WHAT TO WORK ON:
Render the data from the line with "Personal SWOT Analysis" up to and including the line with "prepared with everything" as a JSON list of strings, one string per line, leaving out blank lines.

[Data excerpts]
....
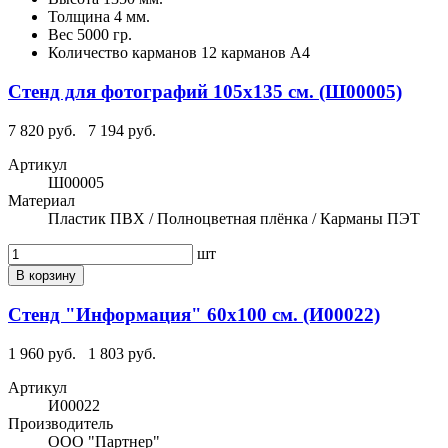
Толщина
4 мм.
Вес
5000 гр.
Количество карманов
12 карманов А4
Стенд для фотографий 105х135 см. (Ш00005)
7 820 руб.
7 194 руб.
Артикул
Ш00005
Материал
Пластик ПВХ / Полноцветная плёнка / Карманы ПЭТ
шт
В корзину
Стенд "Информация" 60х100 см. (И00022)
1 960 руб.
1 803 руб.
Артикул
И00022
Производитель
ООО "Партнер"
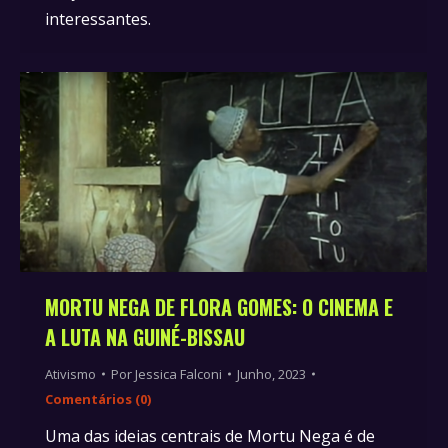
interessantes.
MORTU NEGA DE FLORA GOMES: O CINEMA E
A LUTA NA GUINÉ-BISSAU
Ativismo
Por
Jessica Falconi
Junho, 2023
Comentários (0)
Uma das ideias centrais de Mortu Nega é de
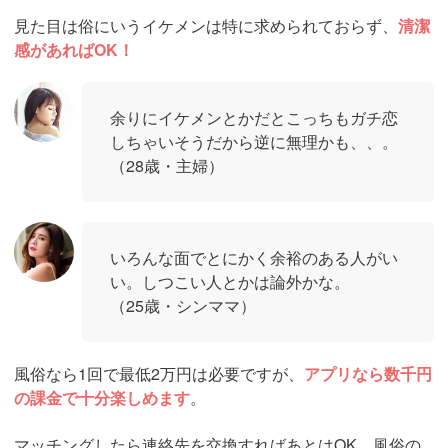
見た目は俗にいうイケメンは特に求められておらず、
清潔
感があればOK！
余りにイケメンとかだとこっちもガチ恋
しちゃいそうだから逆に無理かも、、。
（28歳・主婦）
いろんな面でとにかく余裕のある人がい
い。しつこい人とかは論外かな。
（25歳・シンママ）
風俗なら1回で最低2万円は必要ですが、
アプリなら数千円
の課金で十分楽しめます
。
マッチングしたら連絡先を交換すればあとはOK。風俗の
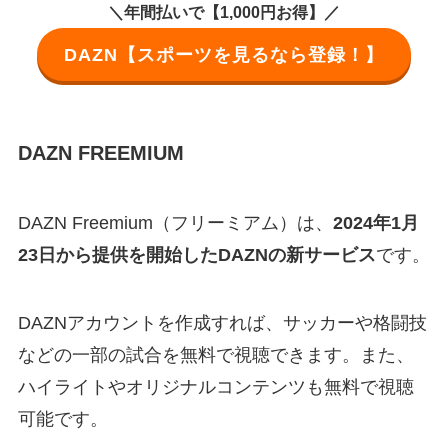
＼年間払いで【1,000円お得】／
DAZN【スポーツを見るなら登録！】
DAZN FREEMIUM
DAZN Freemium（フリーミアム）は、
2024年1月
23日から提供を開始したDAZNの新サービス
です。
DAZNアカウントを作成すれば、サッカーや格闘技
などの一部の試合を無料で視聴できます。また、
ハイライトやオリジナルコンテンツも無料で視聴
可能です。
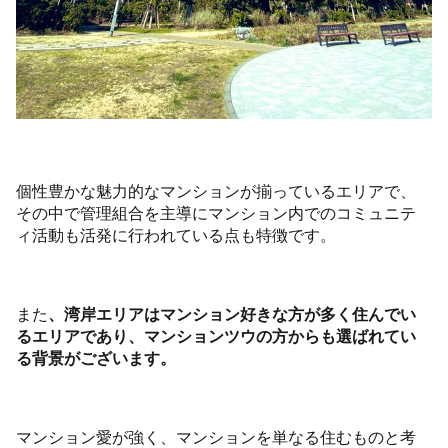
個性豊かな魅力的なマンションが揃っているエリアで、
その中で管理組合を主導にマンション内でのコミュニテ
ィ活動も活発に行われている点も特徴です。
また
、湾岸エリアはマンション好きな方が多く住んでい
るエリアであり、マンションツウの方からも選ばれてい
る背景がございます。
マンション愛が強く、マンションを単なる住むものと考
....
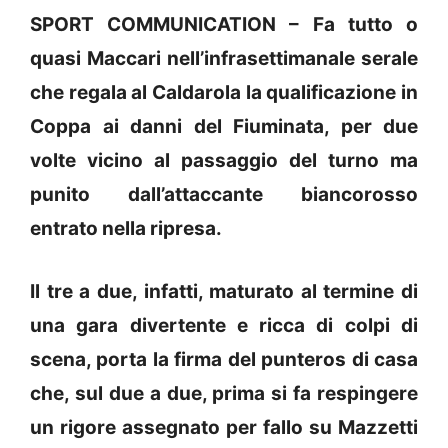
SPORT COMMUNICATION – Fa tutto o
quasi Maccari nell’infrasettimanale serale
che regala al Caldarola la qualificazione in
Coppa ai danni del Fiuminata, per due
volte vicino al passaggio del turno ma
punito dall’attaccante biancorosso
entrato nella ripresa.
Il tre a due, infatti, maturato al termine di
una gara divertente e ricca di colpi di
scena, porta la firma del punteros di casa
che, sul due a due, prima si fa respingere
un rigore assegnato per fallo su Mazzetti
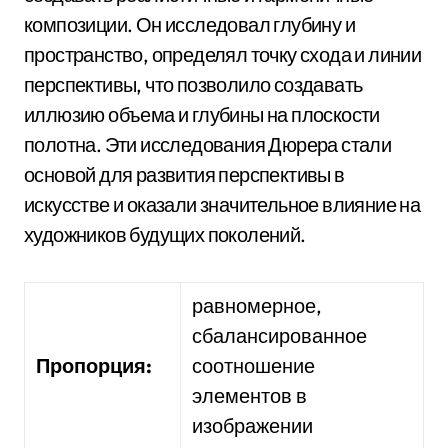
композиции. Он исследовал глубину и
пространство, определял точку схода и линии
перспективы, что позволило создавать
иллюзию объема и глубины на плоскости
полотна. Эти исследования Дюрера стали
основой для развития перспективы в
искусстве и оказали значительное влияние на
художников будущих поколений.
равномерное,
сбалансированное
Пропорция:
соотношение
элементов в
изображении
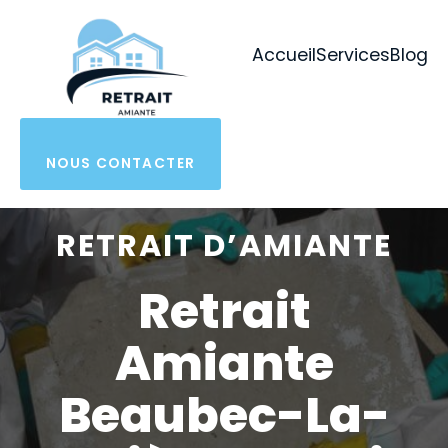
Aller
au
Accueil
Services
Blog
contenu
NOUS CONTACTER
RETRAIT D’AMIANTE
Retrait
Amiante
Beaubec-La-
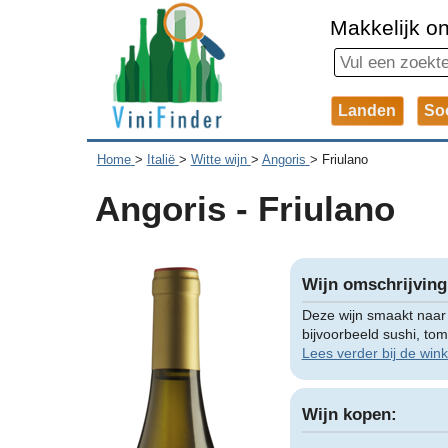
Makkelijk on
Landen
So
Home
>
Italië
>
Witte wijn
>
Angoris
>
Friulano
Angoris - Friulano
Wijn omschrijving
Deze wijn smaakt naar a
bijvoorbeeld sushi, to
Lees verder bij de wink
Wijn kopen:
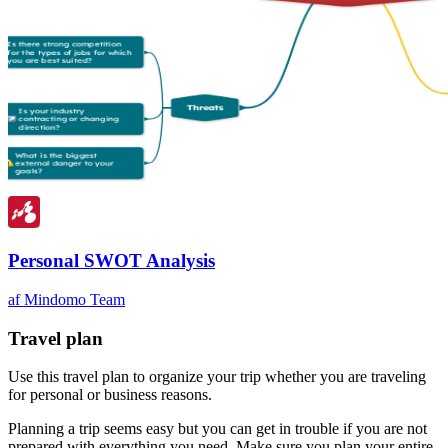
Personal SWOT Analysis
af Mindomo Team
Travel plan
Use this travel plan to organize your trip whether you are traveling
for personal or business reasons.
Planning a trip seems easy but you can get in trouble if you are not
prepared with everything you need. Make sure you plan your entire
....
TASK RESPONSE:
[
  "Personal SWOT Analysis",
  "af Mindomo Team",
  "Travel plan",
  "Use this travel plan to organize your trip whether you are traveling",
  "for personal or business reasons.",
  "Planning a trip seems easy but you can get in trouble if you are not",
  "prepared with everything you need. Make sure you plan your entire"
]